Le conflit en Ukraine a notamment mis en lumière des faiblesses de la France, qui se veut avoir un "modèle d'armée complet" mais échantillonaire, particulièrement criant en ce qui concerne les stocks de munitions ou la défense sol-air. Pour pouvoir préparer une remontée en puissance et mobiliser plus rapidement une industrie d'armement dont la capacité de production est taillée pour les besoins limités des 30 dernières années, la Direction générale de l'armement (DGA) envisage de proposer un texte législatif qui permettrait de réquisitionner, dans certaines circonstances, des matériaux ou des entreprises civiles à des fins militaires, a-t-on appris auprès du ministère, confirmant une information du quotidien Le Monde.

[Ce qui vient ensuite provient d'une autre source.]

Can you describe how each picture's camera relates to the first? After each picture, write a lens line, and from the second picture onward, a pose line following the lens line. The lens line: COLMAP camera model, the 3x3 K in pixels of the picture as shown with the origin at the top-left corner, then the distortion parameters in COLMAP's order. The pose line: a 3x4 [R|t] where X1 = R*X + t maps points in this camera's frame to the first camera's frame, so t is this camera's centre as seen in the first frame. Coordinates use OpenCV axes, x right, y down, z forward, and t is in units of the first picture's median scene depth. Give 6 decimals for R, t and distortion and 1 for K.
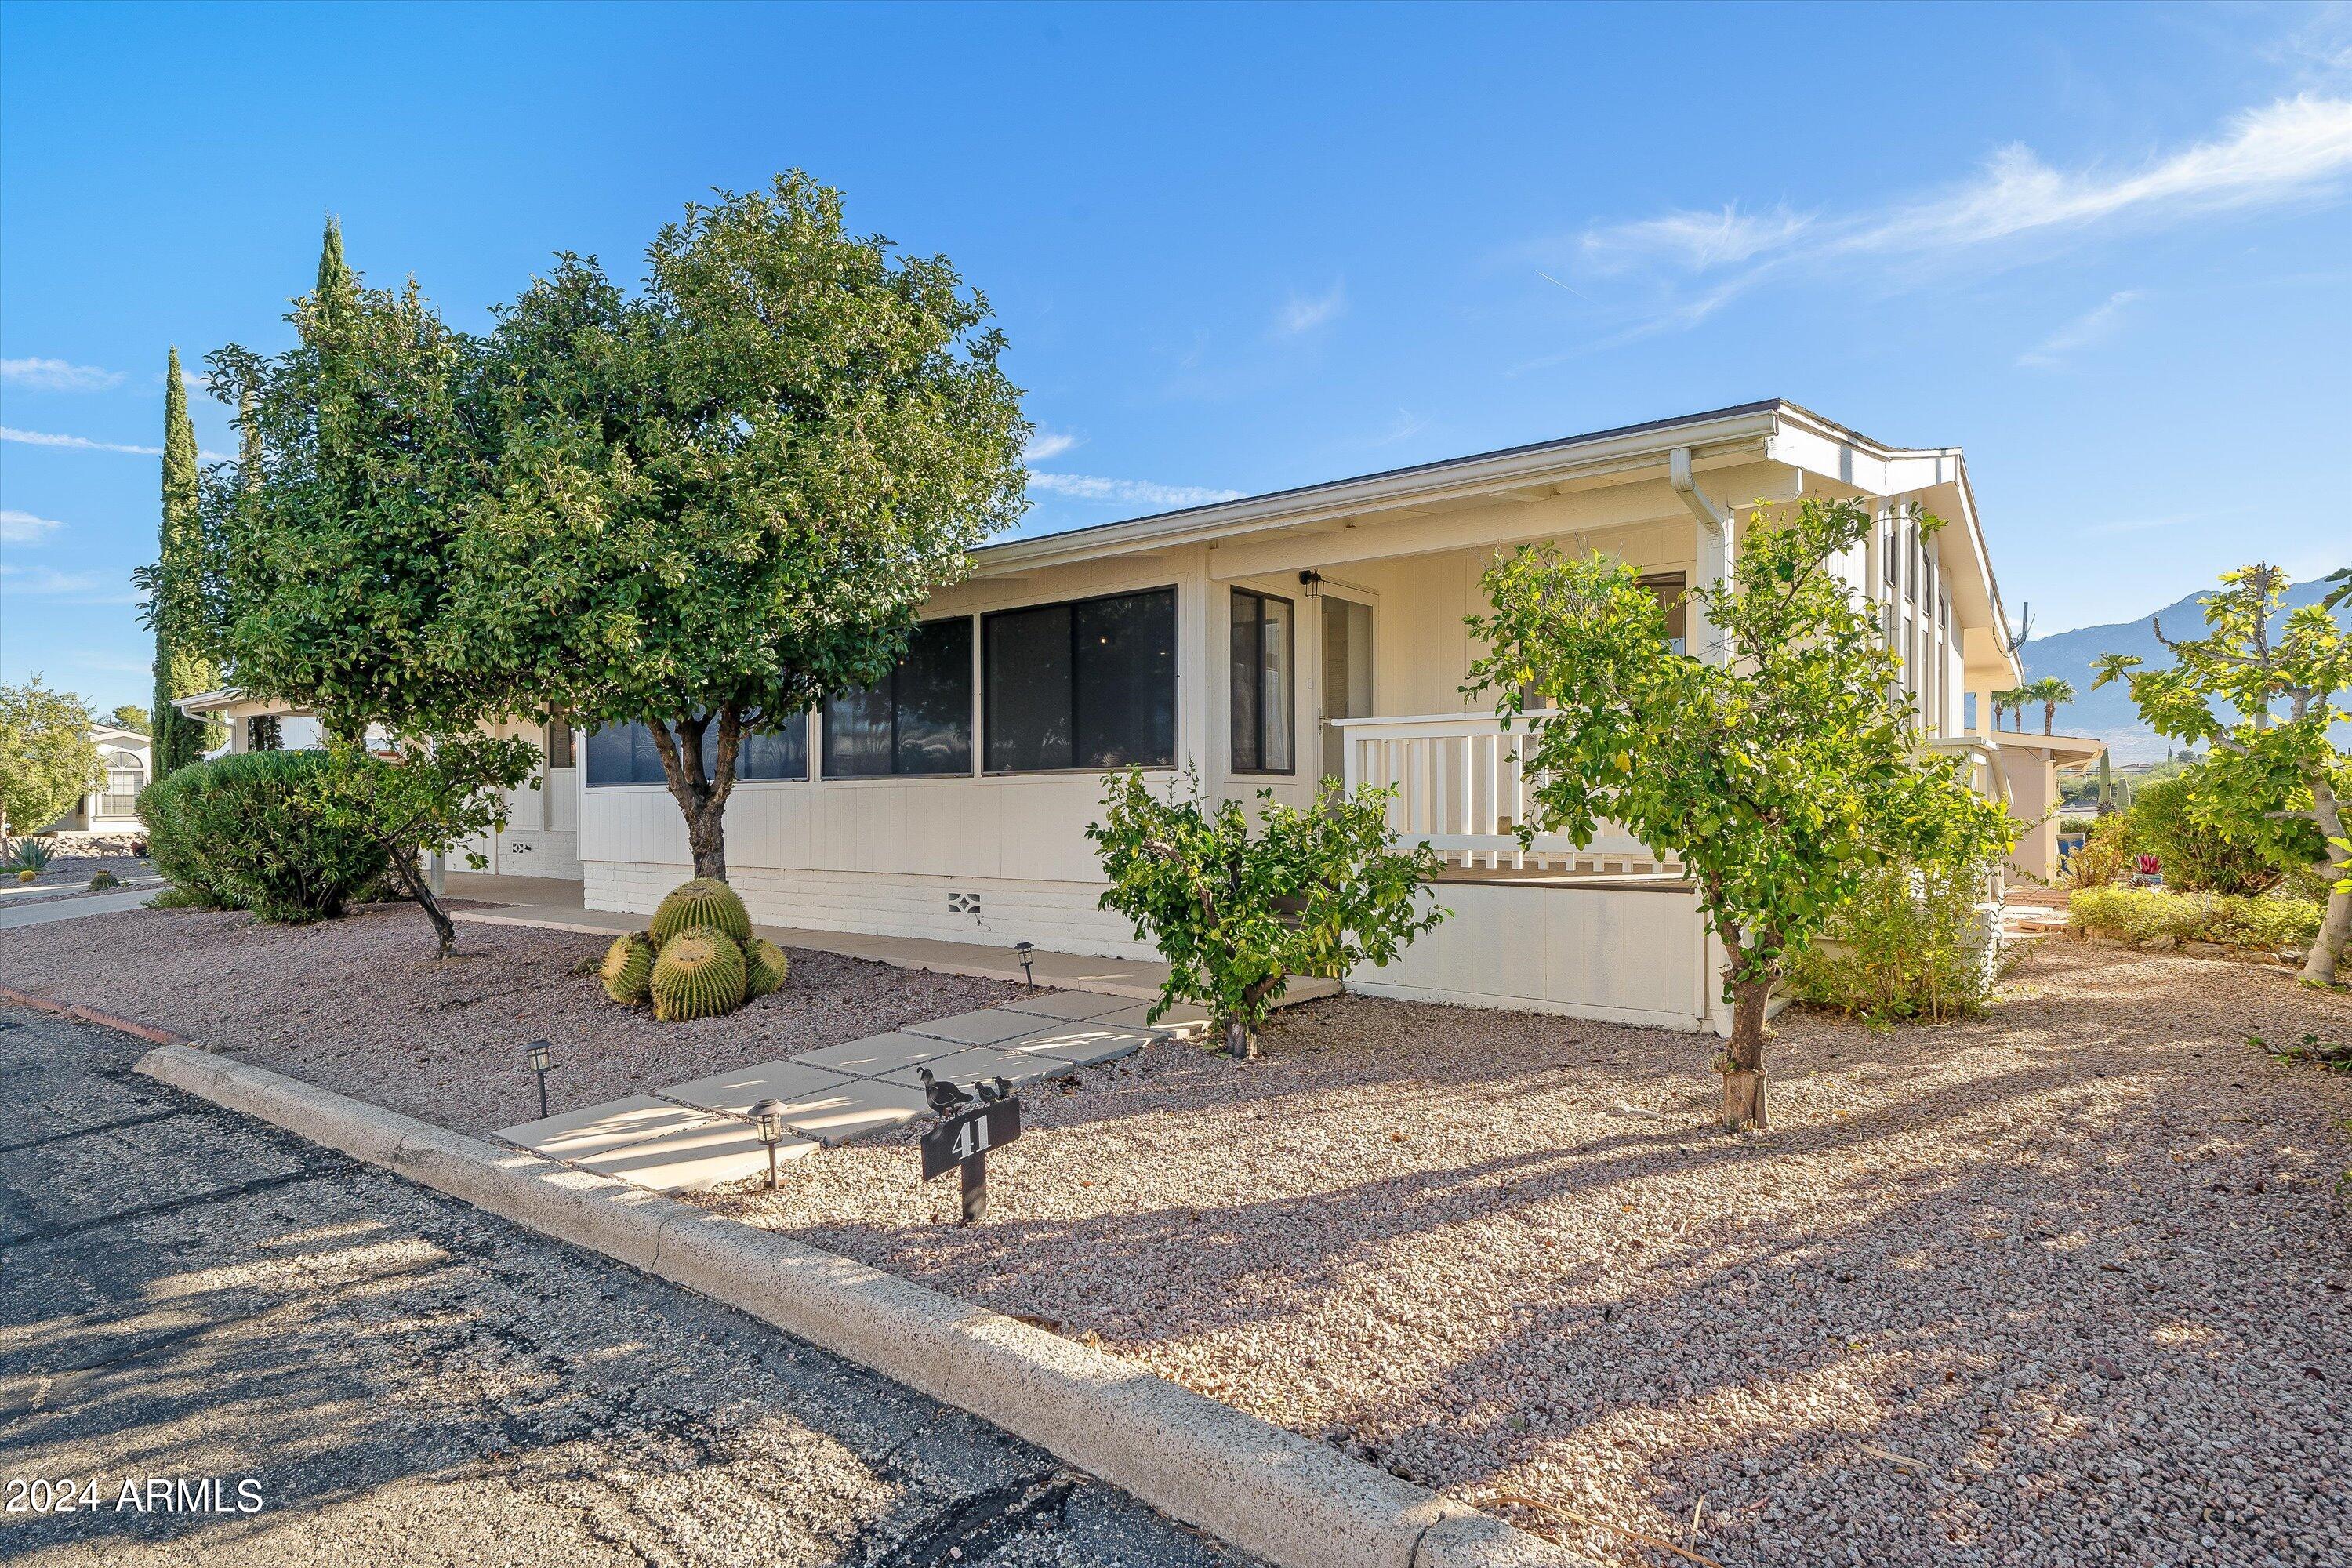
lens RADIAL K [[1215.6, 0, 1176.0], [0, 1215.6, 784.0], [0, 0, 1]] dist [0.000101, -0.000147]
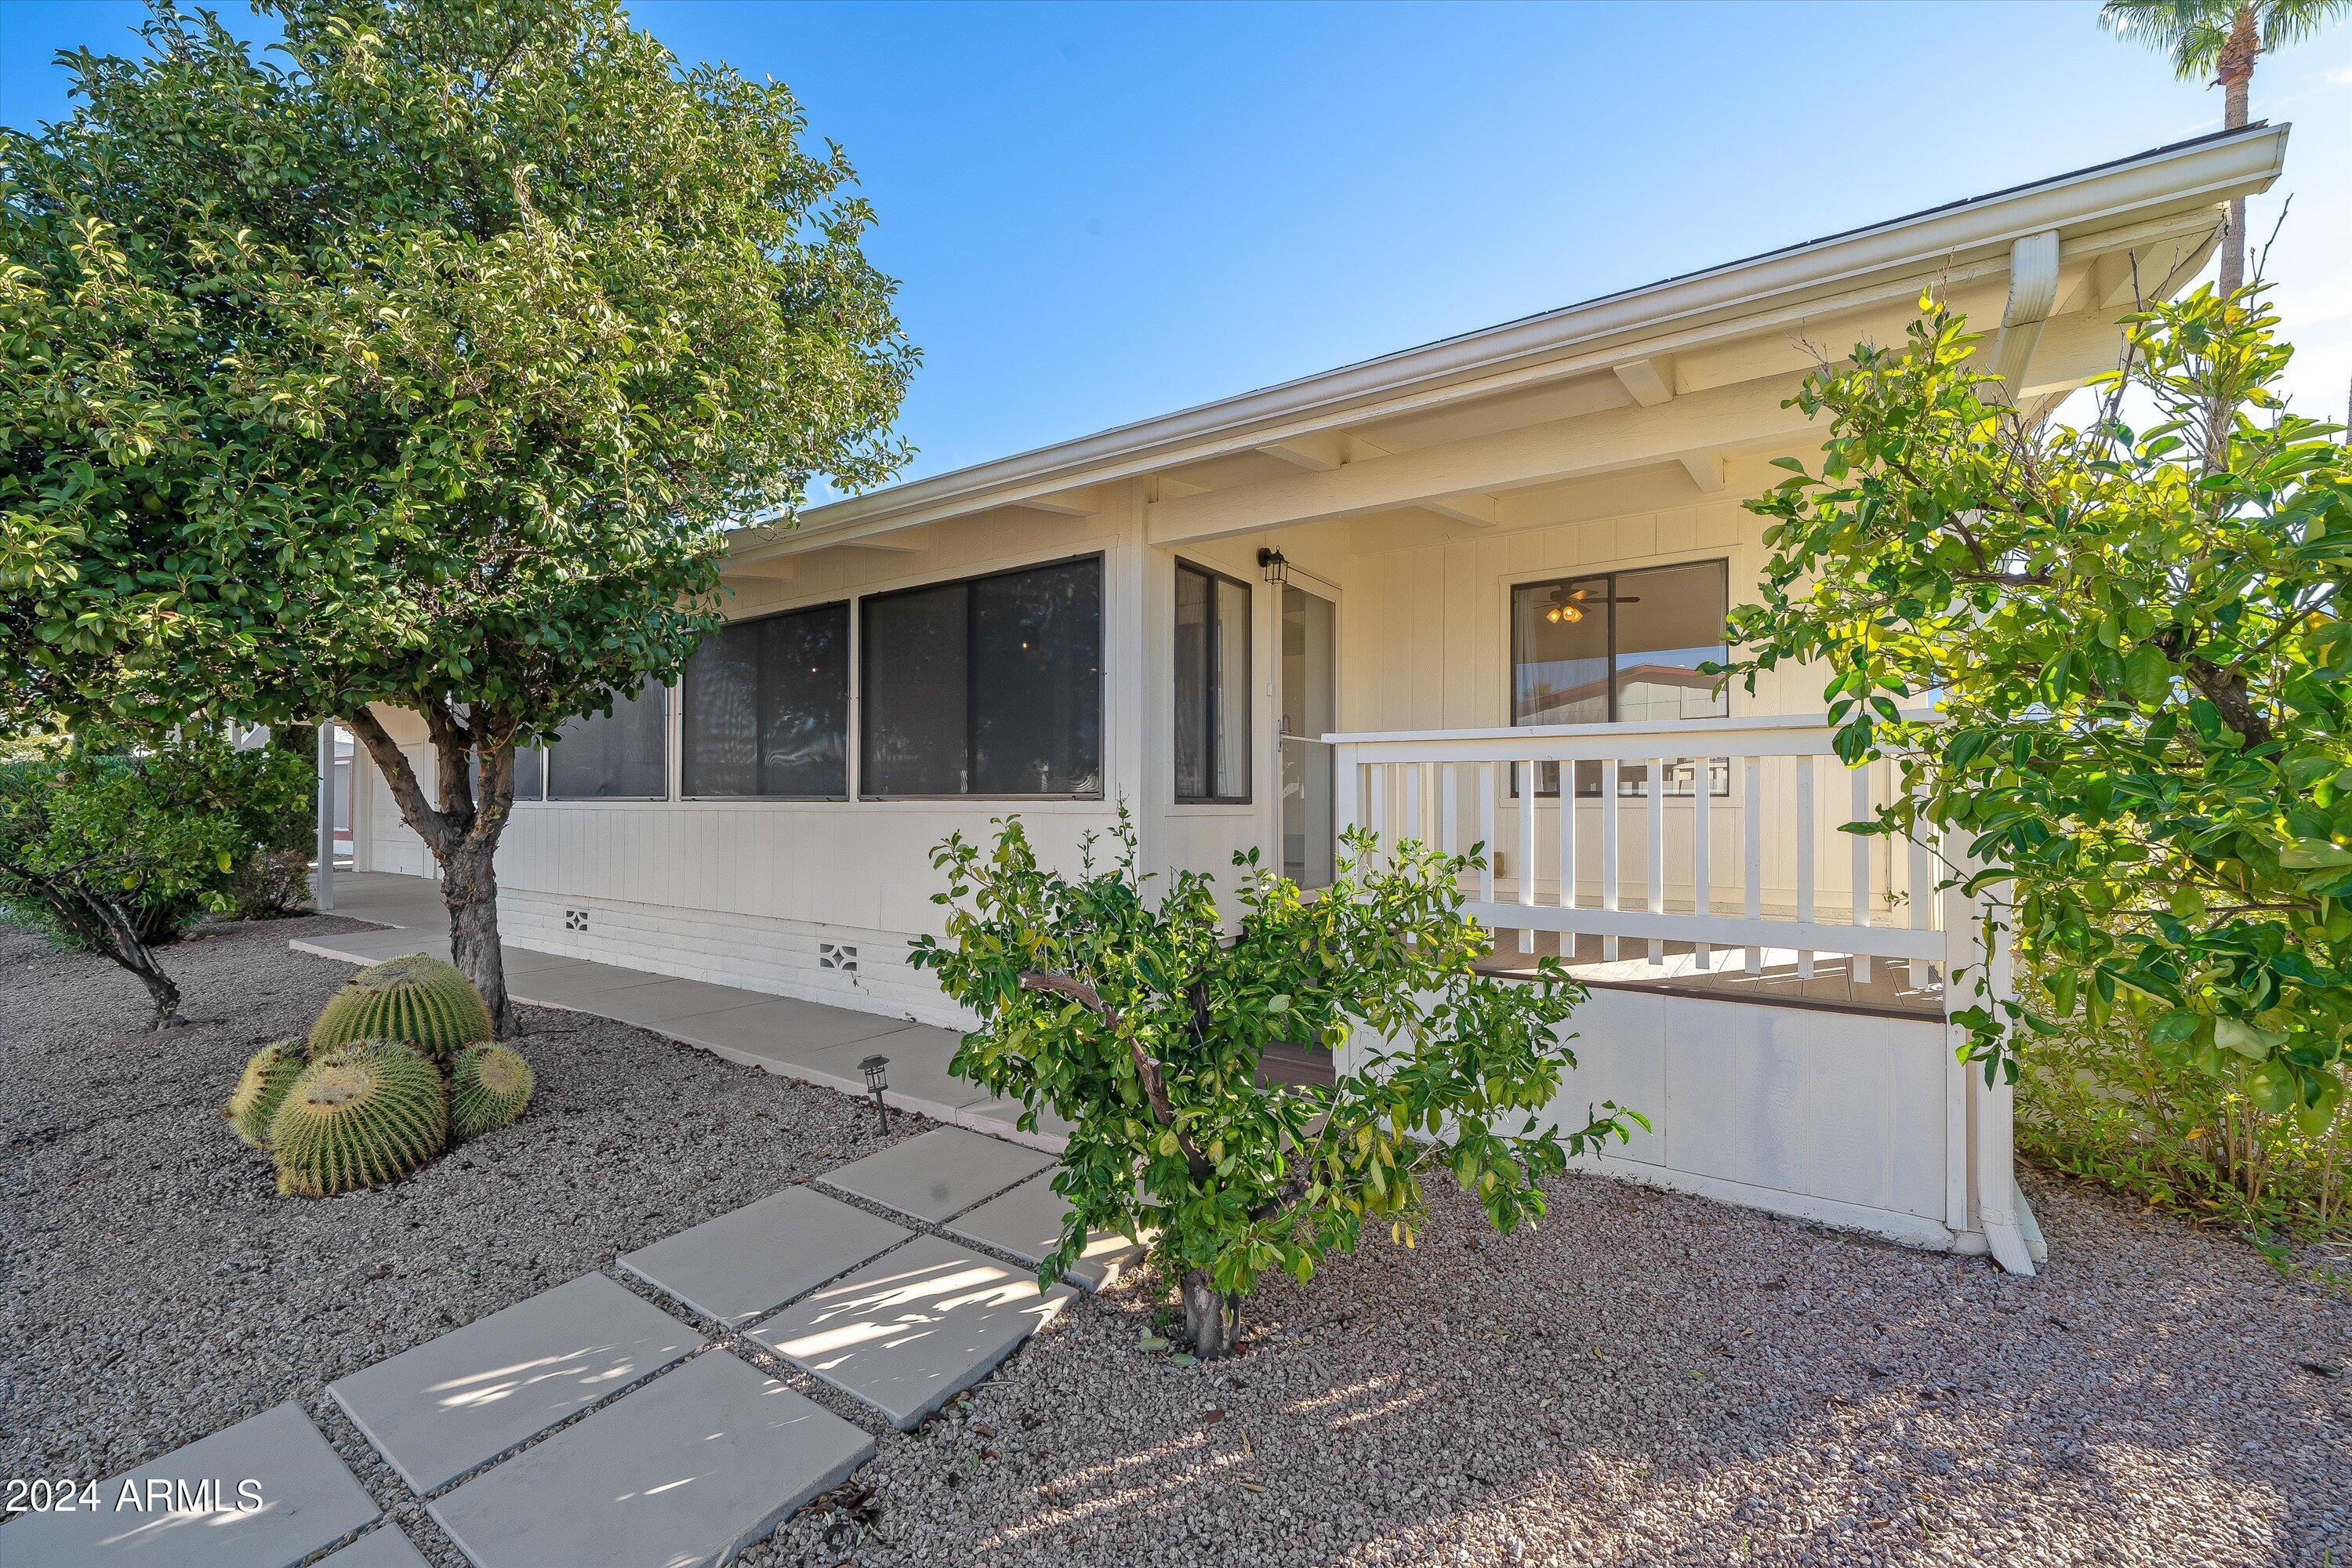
lens RADIAL K [[1059.4, 0, 1176.0], [0, 1059.4, 784.0], [0, 0, 1]] dist [0.001936, 0.000117]
pose [[0.997854, 0.006963, 0.065102, 0.003632], [-0.006539, 0.999956, -0.006723, -0.017045], [-0.065146, 0.006283, 0.997856, 0.349552]]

La plupart des entreprises de défense étant "duales", c'est-à-dire produisant également pour les besoins civils, ce texte, inspiré d'une législation américaine, leur permettrait de mobiliser leurs efforts vers la production militaire, sans que la France soit formellement en état de guerre. Le renforcement des capacités de défense passe également par davantage de coopération européenne, appelée de ses vœux par Emmanuel Macron depuis son arrivée au pouvoir en 2017.
"Ne repartons pas de l'avant pour reproduire les erreurs du passé, dépenser beaucoup pour acheter ailleurs n'est pas une bonne idée", a-t-il lancé, alors que l'Allemagne, qui vient de se doter d'un budget spécial de 100 milliards d'euros pour son armée, a décidé de consacrer ses premiers achats à des chasseurs F-35 et hélicoptères lourds Chinook américains. Selon lui, "l'heure est à la mise en place d'une préférence européenne".
"Nous avons besoin de renforcer une industrie et une base industrielle et technologique de défense européenne beaucoup plus forte et beaucoup plus exigeante, sinon nous construirons les dépendances de demain", a-t-il martelé. Nombre des coopérations de programmes d'armements en cours en Europe peinent à avancer, à commencer par les projets de futur avion (Scaf) et char de combat (MGCS) menés par la France et l'Allemagne. Malgré un budget cumulé bien inférieur à celui des États-Unis, les pays européens disposent de bien plus de modèles de chars, de frégates ou d'armements divers, renchérissant leur prix.